Loud discussions on how Muslim raiders from Ghazni plundered Somnath temple, on the Gujarat coast a thousand years ago, ignore how Jain ‘basadi’ in Karnataka were replaced by Somanatha Shiva temples around the same time. This is also the time when Rajaraja Chola marched up the eastern coast of India, plundering the kingdoms of Andhra, Odisha, and Bengal and bringing back images of Bhairava and Kali.
The right-leaning historian prefers the Hindu-Muslim tales and ignores the Jain-Hindu or Hindu-Hindu conflict. The left-leaning historian uses the same information to downplay the religious motivation underlying the Turkish raids.
In academic and political circles today, the discussion around history rarely remains just a discussion. It quickly turns into a contest – a struggle to win, to prove that one’s point of view is the only legitimate truth and everyone else is either ignorant or malicious. The culture of argument and debate, which was meant to refine knowledge, has been weaponised to destroy nuance.
When scholars debate, they are often not just presenting ideas; they are trying to triumph over other ideas. This was never the purpose of academic debate. The point of intellectual confrontation was once to push boundaries, to refine old knowledge by bringing in new perspectives. Today, however, the trend is to mock alternative viewpoints, to caricature opposing interpretations rather than understand them. What begins as intellectual oneupmanship in classrooms and conferences slowly seeps into the political sphere and then into popular discourse.
The study of history, especially in India, has suffered enormously from this attitude. One can see this in the polarised way historical figures and episodes are discussed. When a ruler’s legacy is invoked, there are only two acceptable narratives. One side glorifies, the other demonises, and the space for critical, balanced analysis disappears.
Consider the case of Tipu Sultan, a ruler who has become a lightning rod for modern ideological battles. On one side, right-wing narratives portray Tipu as a barbarian who oppressed Hindus and destroyed their temples. On the other, left-leaning narratives describe him as a proto-secular ruler who treated Hindus and Muslims equally, who funded temples and mosques alike, and was no different from a Hindu king.
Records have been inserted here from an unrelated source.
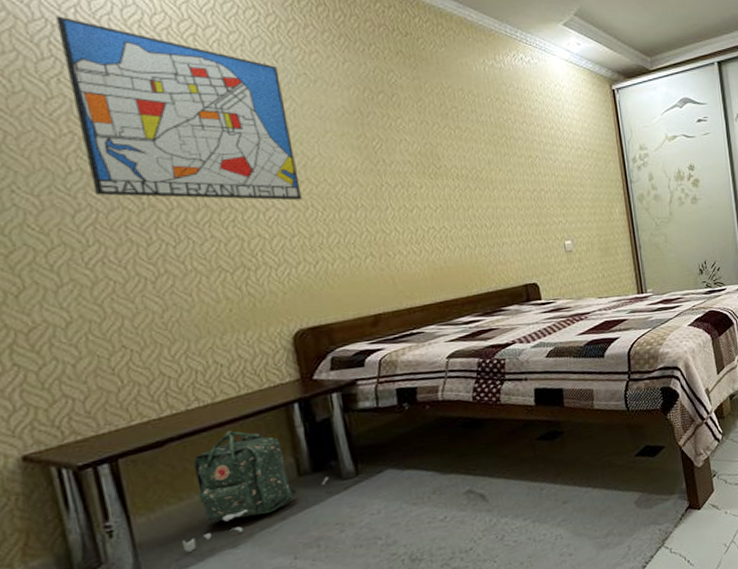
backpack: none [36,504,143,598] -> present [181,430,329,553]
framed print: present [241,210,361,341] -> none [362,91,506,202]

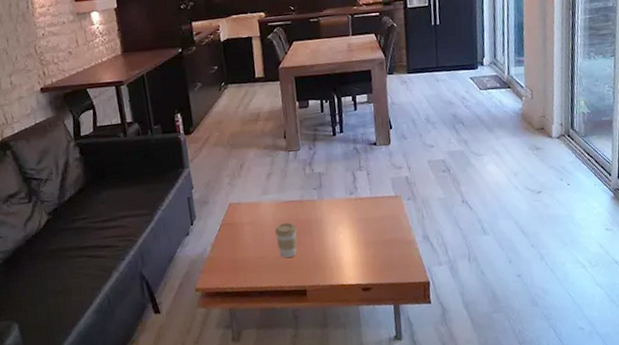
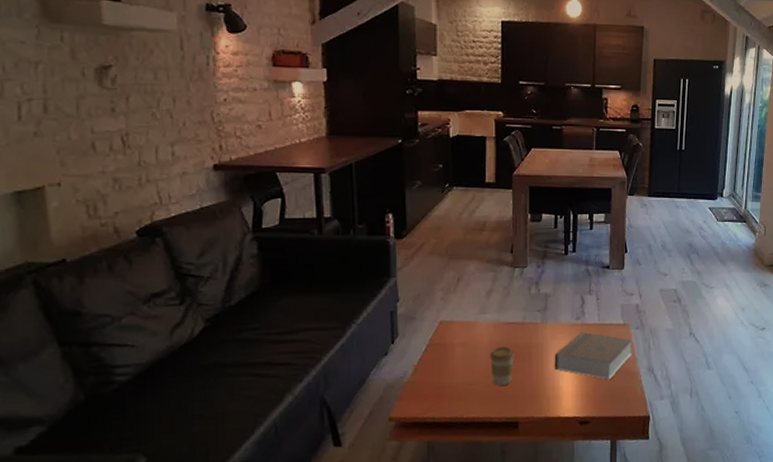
book: none [332,205,407,249] -> present [554,331,633,380]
When one examines historical records closely, both positions are misleading. Tipu Sultan patronised temples in his core Mysore territories, such as the Chamundeshwari Temple and the Ranganathaswamy Temple at Srirangapatna, granting funds and protecting their rituals. At the same time, his armies looted temples during military campaigns in Malabar, as seen in the case of the Guruvayur Temple, though the idol was saved.
Neither story – the hero nor the villain – captures the complexity of a ruler who acted as both a patron and a plunderer, depending on political expediency and ideological context. But both the right and the left refuse to accept this layered reality because each side is less interested in history and more invested in an agenda.
The same distortion applies to another lesser-known historical story: the Somnath temple in Karnataka.
Popular imagination focuses on the 10th-century raid of the Somnath temple in Gujarat by Mahmud of Ghazni – an episode repeatedly invoked to depict Islamic iconoclasm. But very few mention that in 12th-century Karnataka, Jain shrines were gradually replaced or converted into Shaiva (Shiva) temples, like the Somnath temple at Lakshmeshwara. This shift reflected changing religious patronage as Shaivism rose and Jainism declined in political power.
The Shaiva-Jain conflict was not a minor footnote in medieval Karnataka’s history. It was a structural transformation of society and religion. But it rarely features in mainstream political debates because it doesn’t fit either side’s neat storyline. What these two examples reveal is not simply distortion of historical facts, but a crisis in how we approach knowledge itself. Debate, which should ideally lead to greater understanding, has become a tool for triumphalism. Instead of absorbing multiple perspectives and creating a fuller picture, academic and political debates encourage mutual exclusion: if one side is right, the other must be entirely wrong.
A nation-state needs loyal citizens, especially when it is surrounded by hostile nation-states. This poses a problem for historians. Should history indulge the needs of the nation? Or should it criticise the nation’s past in the pursuit of truth? Should we downplay conflicts of the past that can threaten the nation’s fabric?
For the right-leaning, it is all about religion. For the left-leaning, religion is just cultural whitewashing; the real reason is wealth and power. The former insists they are nationalists, which makes their opponents anti-national. The latter insists they are truth-seekers and justice-seekers, despite being driven by ideology. History remains more belief-based, i.e. mythical, than academicians are willing to admit.